> _ASSIGNED TASK_: Could you give the data that follows again exactly, without its pictures?
****************************************
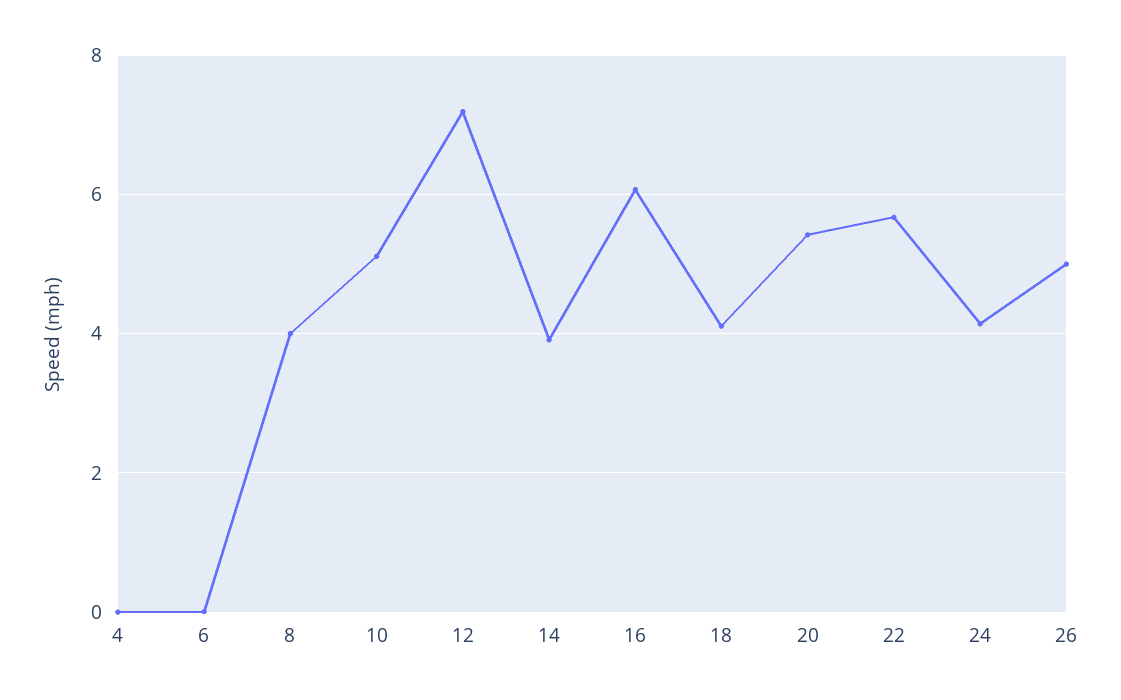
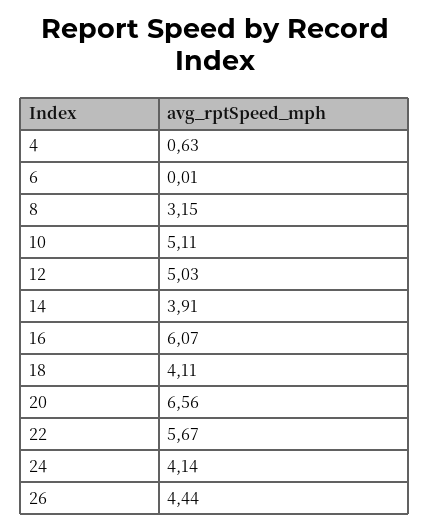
4: 0 -> 0.63
8: 4 -> 3.15
12: 7.2 -> 5.03
20: 5.4 -> 6.56
26: 5 -> 4.44

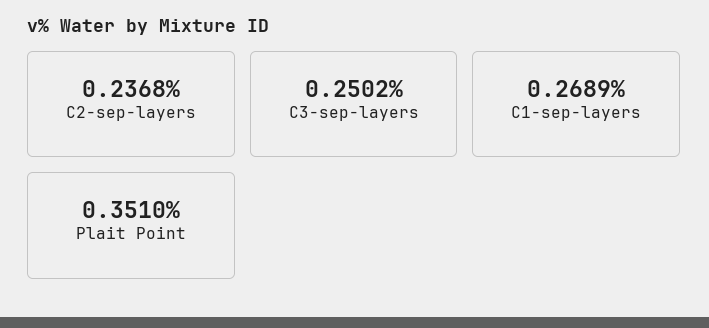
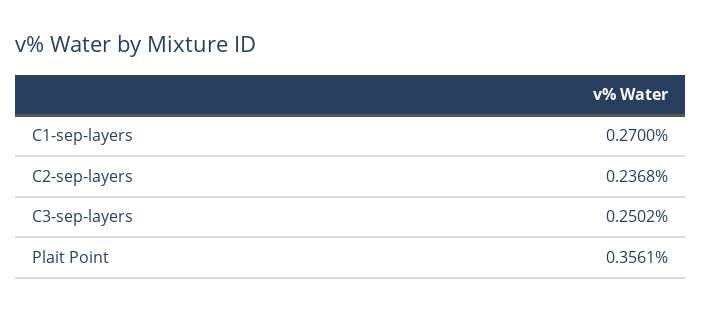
C1-sep-layers: 0.2689 -> 0.27
Plait Point: 0.351 -> 0.3561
****************************************
> _YOUR RESPONSE_:
4: 0 -> 0.63
8: 4 -> 3.15
12: 7.2 -> 5.03
20: 5.4 -> 6.56
26: 5 -> 4.44

C1-sep-layers: 0.2689 -> 0.27
Plait Point: 0.351 -> 0.3561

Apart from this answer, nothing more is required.